Picking a smaller university definitely has its benefits – not only can you make personal connections with your professors, but you also can get to know a wide chunk of the student body in just four years. One of my favorite things about Christopher Newport (but really, I have so many), is how on any given day I pass friendly faces in the Trible Plaza, on the Great Lawn, and up and down the halls of my academic buildings.
Just this past week, I met with the director of CNU’s Master of Arts in Teaching program to figure out my classes for next semester. You see, I discovered two of the classes I needed to graduate occurred at the same time, so I dashed – panic-stricken – to an advising meeting.
Don’t worry; everything has worked itself out, and I will be dancing across the graduation stage in May.

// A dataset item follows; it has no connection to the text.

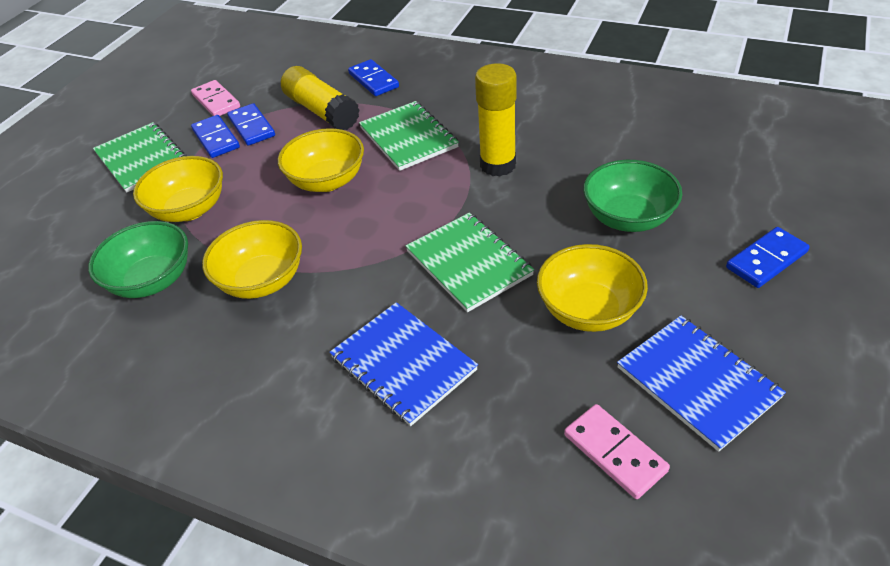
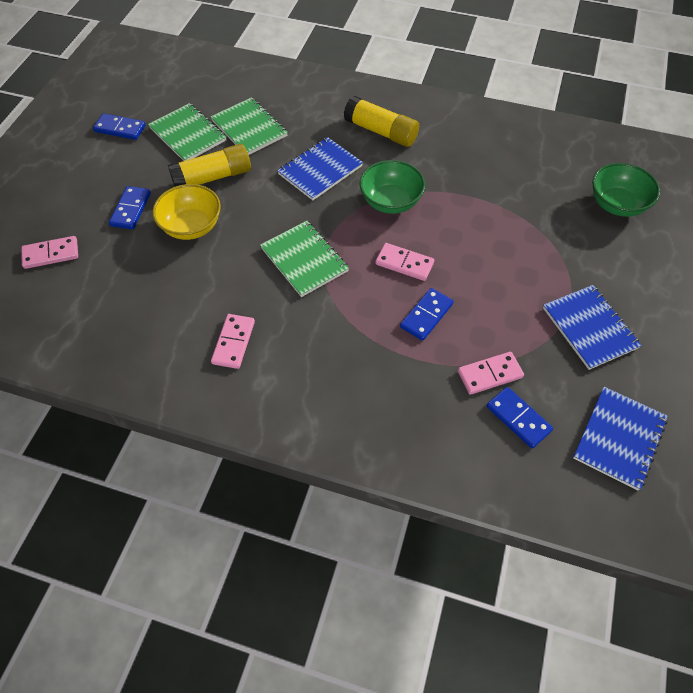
blue notebook: 2 -> 3
pink domino: 2 -> 4
yellow bowl: 4 -> 1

As I strolled back through campus, I took time to really notice what surrounded me. Stately columns, brick paving stones, autumn leaves strewn throughout the perpetually green Great Lawn … all things I’m already beginning to miss as I inch closer and closer to graduation. When I got to the Plaza, I stumbled upon a girl I’ve been friends with since freshman year. We sat barefoot in the sunlight on the steps of the Trible Library and swapped senior-year stories; I told her how my graduation had just been saved and she told me about the undergrad research she was doing (it went just a little over my head). For a few minutes, all of our busy-ness paused. We were simply two Captain friends enjoying a fall day before diving back into the stress of post-midterm life.
CNU doesn’t offer me the large school experience, but I’ve decided the friends and laughs I’ve gained here count so much more than televised football games and giant lecture halls. With a close-knit community like ours, you’ll always run into someone to share your stories with.